Dataset entries

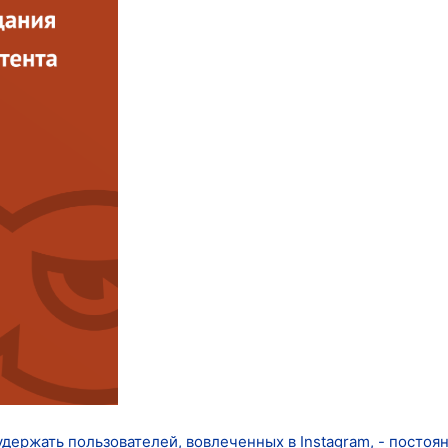
держать пользователей, вовлеченных в Instagram, - постоя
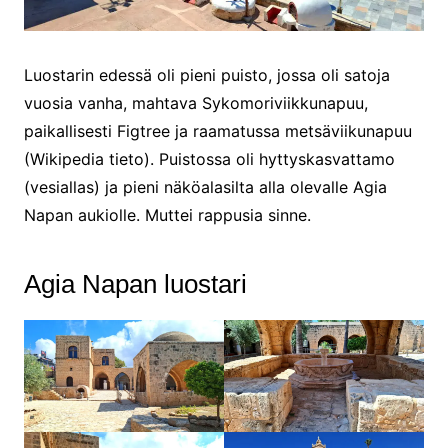
Luostarin edessä oli pieni puisto, jossa oli satoja
vuosia vanha, mahtava Sykomoriviikkunapuu,
paikallisesti Figtree ja raamatussa metsäviikunapuu
(Wikipedia tieto). Puistossa oli hyttyskasvattamo
(vesiallas) ja pieni näköalasilta alla olevalle Agia
Napan aukiolle. Muttei rappusia sinne.
Agia Napan luostari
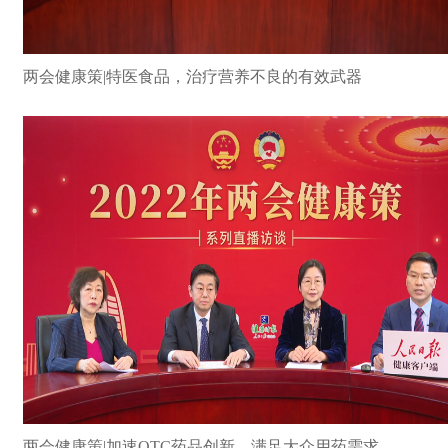
两会健康策|特医食品，治疗营养不良的有效武器
两会健康策|加速OTC药品创新，满足大众用药需求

→ **WORK TO BE COMPLETED**: Present the lines above as a numbered list, skipping any blank lines. Leave the pictures out of your answer.

→ **OUTPUT FOR THIS TASK**:
1. держать пользователей, вовлеченных в Instagram, - постоя
2. Luostarin edessä oli pieni puisto, jossa oli satoja
3. vuosia vanha, mahtava Sykomoriviikkunapuu,
4. paikallisesti Figtree ja raamatussa metsäviikunapuu
5. (Wikipedia tieto). Puistossa oli hyttyskasvattamo
6. (vesiallas) ja pieni näköalasilta alla olevalle Agia
7. Napan aukiolle. Muttei rappusia sinne.
8. Agia Napan luostari
9. 两会健康策|特医食品，治疗营养不良的有效武器
10. 两会健康策|加速OTC药品创新，满足大众用药需求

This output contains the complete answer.